We like an estimator to be, on average, equal to the parameter it is estimating. That is, we like estimators that are ** unbiased**, or equivalently, Bias(\(\hat{\theta}\)) = 0. You will show in the homework that the sample mean is always an unbiased estimator of the population mean \(\mu\). It can also be shown that the sample proportion is also an unbiased estimator of the population proportion.

The case of the sample variance is less straightforward. Given a sample of values \(x_1, x_2, \ldots, x_n\), the "plug-in" estimator of the population variance \(\sigma^2\) is

\(\hat{\sigma}^2 = \frac{1}{n}\displaystyle\sum^n_{i=1}(x_i-\bar{x})^2.\)

However, in Lab 1, we defined the sample variance as

\(s^2 = \frac{1}{n-1}\displaystyle \sum^n_{i=1}(x_i-\bar{x})^2,\)

which is computed in R using the function var(). Notice the difference between the two estimators, namely, the division by "\(n\)" versus "\(n-1\)". It turns out that the plug-in estimator \(\hat{\sigma}^2\) is biased, but the sample variance \(s^2\) is unbiased.

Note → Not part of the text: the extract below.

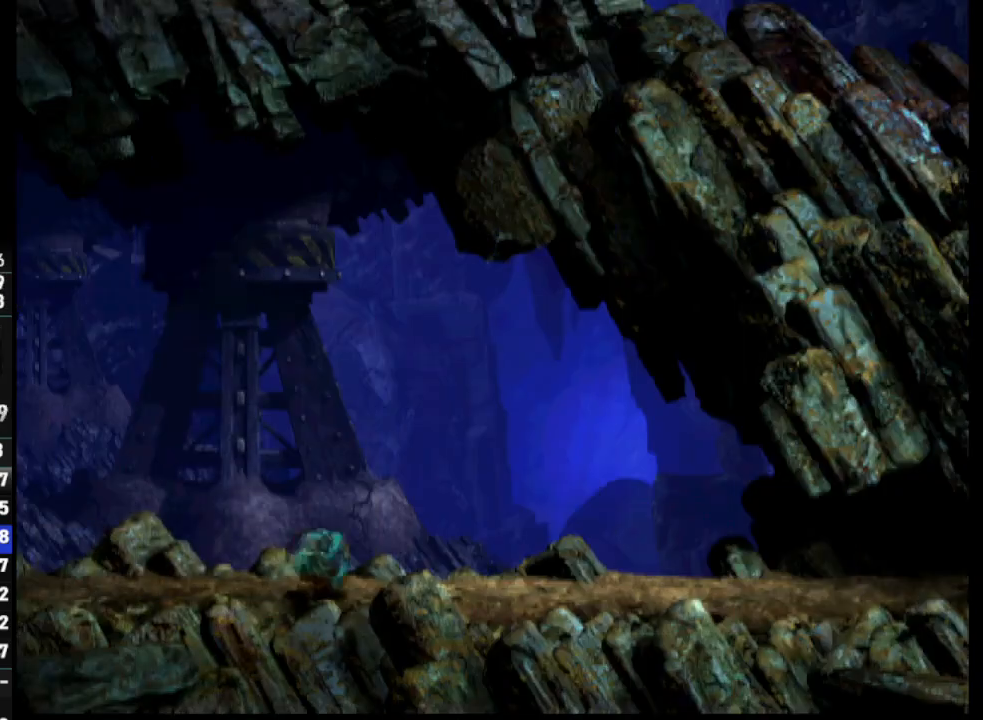
{"buttons": ["CROSS", "R1", "DPAD_RIGHT"], "left_stick": "center", "right_stick": "center", "events": []}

Let's explore this in the context of the standard normal distribution: \(N(\mu=0, \sigma=1)\). In this context, we know the value of the parameter we are estimating, namely \(\sigma^2 = 1\). So we know that in order for an estimator of \(\sigma^2\) to be unbiased, its expected value needs to equal 1. You will run a simulation in R to see how the two estimators, \(\hat{\sigma}^2\) and \(s^2\), perform. With the following code (already added to the lab notebook for you), you will draw random samples of size 15 from \(N(0,1)\). For each sample, you will compute \(\hat{\sigma}^2\) and \(s^2\) and record the values. You will repeat this 1000 times.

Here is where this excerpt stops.